[EXERCISE INSTRUCTIONS] Convert every line of text in the material below into a JSON list of strings, one string per line, and leave out blank lines.

Start of DATASET RECORDS

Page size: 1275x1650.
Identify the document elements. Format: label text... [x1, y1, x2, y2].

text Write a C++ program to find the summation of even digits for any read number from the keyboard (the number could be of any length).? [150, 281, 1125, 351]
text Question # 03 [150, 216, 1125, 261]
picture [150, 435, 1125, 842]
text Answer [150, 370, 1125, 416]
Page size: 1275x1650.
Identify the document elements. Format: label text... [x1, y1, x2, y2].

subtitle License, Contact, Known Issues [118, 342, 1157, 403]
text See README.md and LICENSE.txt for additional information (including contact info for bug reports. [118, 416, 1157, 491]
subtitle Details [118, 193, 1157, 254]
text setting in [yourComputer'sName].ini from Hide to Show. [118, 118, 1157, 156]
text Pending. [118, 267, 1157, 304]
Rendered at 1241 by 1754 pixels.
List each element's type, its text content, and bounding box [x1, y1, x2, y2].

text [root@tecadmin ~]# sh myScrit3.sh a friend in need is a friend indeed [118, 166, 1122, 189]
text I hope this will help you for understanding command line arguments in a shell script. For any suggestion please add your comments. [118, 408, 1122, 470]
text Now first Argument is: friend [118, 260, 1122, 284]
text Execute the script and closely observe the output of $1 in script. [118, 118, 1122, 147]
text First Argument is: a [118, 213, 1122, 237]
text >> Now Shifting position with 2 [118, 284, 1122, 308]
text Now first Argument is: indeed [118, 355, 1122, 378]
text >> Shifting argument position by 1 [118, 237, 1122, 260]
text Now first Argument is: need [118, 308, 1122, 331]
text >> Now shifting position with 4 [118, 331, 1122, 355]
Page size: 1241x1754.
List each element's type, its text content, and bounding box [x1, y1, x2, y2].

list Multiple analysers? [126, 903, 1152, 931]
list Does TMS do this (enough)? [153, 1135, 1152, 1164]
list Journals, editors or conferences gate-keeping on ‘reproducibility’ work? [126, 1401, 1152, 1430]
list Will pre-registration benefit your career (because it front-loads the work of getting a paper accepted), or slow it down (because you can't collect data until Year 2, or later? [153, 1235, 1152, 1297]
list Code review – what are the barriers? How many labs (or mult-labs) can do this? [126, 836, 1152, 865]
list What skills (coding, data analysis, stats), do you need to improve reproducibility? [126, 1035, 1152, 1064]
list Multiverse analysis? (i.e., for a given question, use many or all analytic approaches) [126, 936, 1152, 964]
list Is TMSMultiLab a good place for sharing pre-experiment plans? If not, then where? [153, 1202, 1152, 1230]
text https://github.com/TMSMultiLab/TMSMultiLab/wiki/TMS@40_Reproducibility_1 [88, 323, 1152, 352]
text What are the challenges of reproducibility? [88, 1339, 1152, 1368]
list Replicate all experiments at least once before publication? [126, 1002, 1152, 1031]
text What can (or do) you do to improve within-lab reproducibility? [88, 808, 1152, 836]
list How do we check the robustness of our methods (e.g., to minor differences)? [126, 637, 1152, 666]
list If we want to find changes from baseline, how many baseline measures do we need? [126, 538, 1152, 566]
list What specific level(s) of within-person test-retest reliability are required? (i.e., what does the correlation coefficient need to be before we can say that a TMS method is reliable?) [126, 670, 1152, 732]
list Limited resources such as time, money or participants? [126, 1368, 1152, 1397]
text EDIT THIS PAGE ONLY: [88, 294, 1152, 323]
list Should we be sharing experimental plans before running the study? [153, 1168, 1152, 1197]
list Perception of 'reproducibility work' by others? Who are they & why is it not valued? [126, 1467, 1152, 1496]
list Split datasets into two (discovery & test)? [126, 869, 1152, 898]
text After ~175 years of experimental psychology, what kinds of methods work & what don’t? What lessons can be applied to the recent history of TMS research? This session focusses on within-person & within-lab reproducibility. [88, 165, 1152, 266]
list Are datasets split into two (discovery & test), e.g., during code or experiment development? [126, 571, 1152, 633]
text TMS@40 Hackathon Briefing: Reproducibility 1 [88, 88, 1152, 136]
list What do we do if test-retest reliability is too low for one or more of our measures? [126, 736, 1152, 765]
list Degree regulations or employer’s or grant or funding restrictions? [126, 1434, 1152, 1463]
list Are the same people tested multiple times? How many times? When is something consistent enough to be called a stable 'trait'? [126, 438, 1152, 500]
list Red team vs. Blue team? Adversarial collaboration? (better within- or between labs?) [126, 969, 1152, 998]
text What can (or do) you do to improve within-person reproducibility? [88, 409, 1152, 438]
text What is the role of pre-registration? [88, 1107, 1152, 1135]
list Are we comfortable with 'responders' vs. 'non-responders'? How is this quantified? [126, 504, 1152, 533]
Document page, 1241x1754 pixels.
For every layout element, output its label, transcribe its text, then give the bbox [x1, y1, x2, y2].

End of DATASET RECORDS

[EXERCISE OUTPUT]
[
  "Page size: 1275x1650.",
  "Identify the document elements. Format: label text... [x1, y1, x2, y2].",
  "text Write a C++ program to find the summation of even digits for any read number from the keyboard (the number could be of any length).? [150, 281, 1125, 351]",
  "text Question # 03 [150, 216, 1125, 261]",
  "picture [150, 435, 1125, 842]",
  "text Answer [150, 370, 1125, 416]",
  "Page size: 1275x1650.",
  "Identify the document elements. Format: label text... [x1, y1, x2, y2].",
  "subtitle License, Contact, Known Issues [118, 342, 1157, 403]",
  "text See README.md and LICENSE.txt for additional information (including contact info for bug reports. [118, 416, 1157, 491]",
  "subtitle Details [118, 193, 1157, 254]",
  "text setting in [yourComputer'sName].ini from Hide to Show. [118, 118, 1157, 156]",
  "text Pending. [118, 267, 1157, 304]",
  "Rendered at 1241 by 1754 pixels.",
  "List each element's type, its text content, and bounding box [x1, y1, x2, y2].",
  "text [root@tecadmin ~]# sh myScrit3.sh a friend in need is a friend indeed [118, 166, 1122, 189]",
  "text I hope this will help you for understanding command line arguments in a shell script. For any suggestion please add your comments. [118, 408, 1122, 470]",
  "text Now first Argument is: friend [118, 260, 1122, 284]",
  "text Execute the script and closely observe the output of $1 in script. [118, 118, 1122, 147]",
  "text First Argument is: a [118, 213, 1122, 237]",
  "text >> Now Shifting position with 2 [118, 284, 1122, 308]",
  "text Now first Argument is: indeed [118, 355, 1122, 378]",
  "text >> Shifting argument position by 1 [118, 237, 1122, 260]",
  "text Now first Argument is: need [118, 308, 1122, 331]",
  "text >> Now shifting position with 4 [118, 331, 1122, 355]",
  "Page size: 1241x1754.",
  "List each element's type, its text content, and bounding box [x1, y1, x2, y2].",
  "list Multiple analysers? [126, 903, 1152, 931]",
  "list Does TMS do this (enough)? [153, 1135, 1152, 1164]",
  "list Journals, editors or conferences gate-keeping on ‘reproducibility’ work? [126, 1401, 1152, 1430]",
  "list Will pre-registration benefit your career (because it front-loads the work of getting a paper accepted), or slow it down (because you can't collect data until Year 2, or later? [153, 1235, 1152, 1297]",
  "list Code review – what are the barriers? How many labs (or mult-labs) can do this? [126, 836, 1152, 865]",
  "list What skills (coding, data analysis, stats), do you need to improve reproducibility? [126, 1035, 1152, 1064]",
  "list Multiverse analysis? (i.e., for a given question, use many or all analytic approaches) [126, 936, 1152, 964]",
  "list Is TMSMultiLab a good place for sharing pre-experiment plans? If not, then where? [153, 1202, 1152, 1230]",
  "text https://github.com/TMSMultiLab/TMSMultiLab/wiki/TMS@40_Reproducibility_1 [88, 323, 1152, 352]",
  "text What are the challenges of reproducibility? [88, 1339, 1152, 1368]",
  "list Replicate all experiments at least once before publication? [126, 1002, 1152, 1031]",
  "text What can (or do) you do to improve within-lab reproducibility? [88, 808, 1152, 836]",
  "list How do we check the robustness of our methods (e.g., to minor differences)? [126, 637, 1152, 666]",
  "list If we want to find changes from baseline, how many baseline measures do we need? [126, 538, 1152, 566]",
  "list What specific level(s) of within-person test-retest reliability are required? (i.e., what does the correlation coefficient need to be before we can say that a TMS method is reliable?) [126, 670, 1152, 732]",
  "list Limited resources such as time, money or participants? [126, 1368, 1152, 1397]",
  "text EDIT THIS PAGE ONLY: [88, 294, 1152, 323]",
  "list Should we be sharing experimental plans before running the study? [153, 1168, 1152, 1197]",
  "list Perception of 'reproducibility work' by others? Who are they & why is it not valued? [126, 1467, 1152, 1496]",
  "list Split datasets into two (discovery & test)? [126, 869, 1152, 898]",
  "text After ~175 years of experimental psychology, what kinds of methods work & what don’t? What lessons can be applied to the recent history of TMS research? This session focusses on within-person & within-lab reproducibility. [88, 165, 1152, 266]",
  "list Are datasets split into two (discovery & test), e.g., during code or experiment development? [126, 571, 1152, 633]",
  "text TMS@40 Hackathon Briefing: Reproducibility 1 [88, 88, 1152, 136]",
  "list What do we do if test-retest reliability is too low for one or more of our measures? [126, 736, 1152, 765]",
  "list Degree regulations or employer’s or grant or funding restrictions? [126, 1434, 1152, 1463]",
  "list Are the same people tested multiple times? How many times? When is something consistent enough to be called a stable 'trait'? [126, 438, 1152, 500]",
  "list Red team vs. Blue team? Adversarial collaboration? (better within- or between labs?) [126, 969, 1152, 998]",
  "text What can (or do) you do to improve within-person reproducibility? [88, 409, 1152, 438]",
  "text What is the role of pre-registration? [88, 1107, 1152, 1135]",
  "list Are we comfortable with 'responders' vs. 'non-responders'? How is this quantified? [126, 504, 1152, 533]",
  "Document page, 1241x1754 pixels.",
  "For every layout element, output its label, transcribe its text, then give the bbox [x1, y1, x2, y2]."
]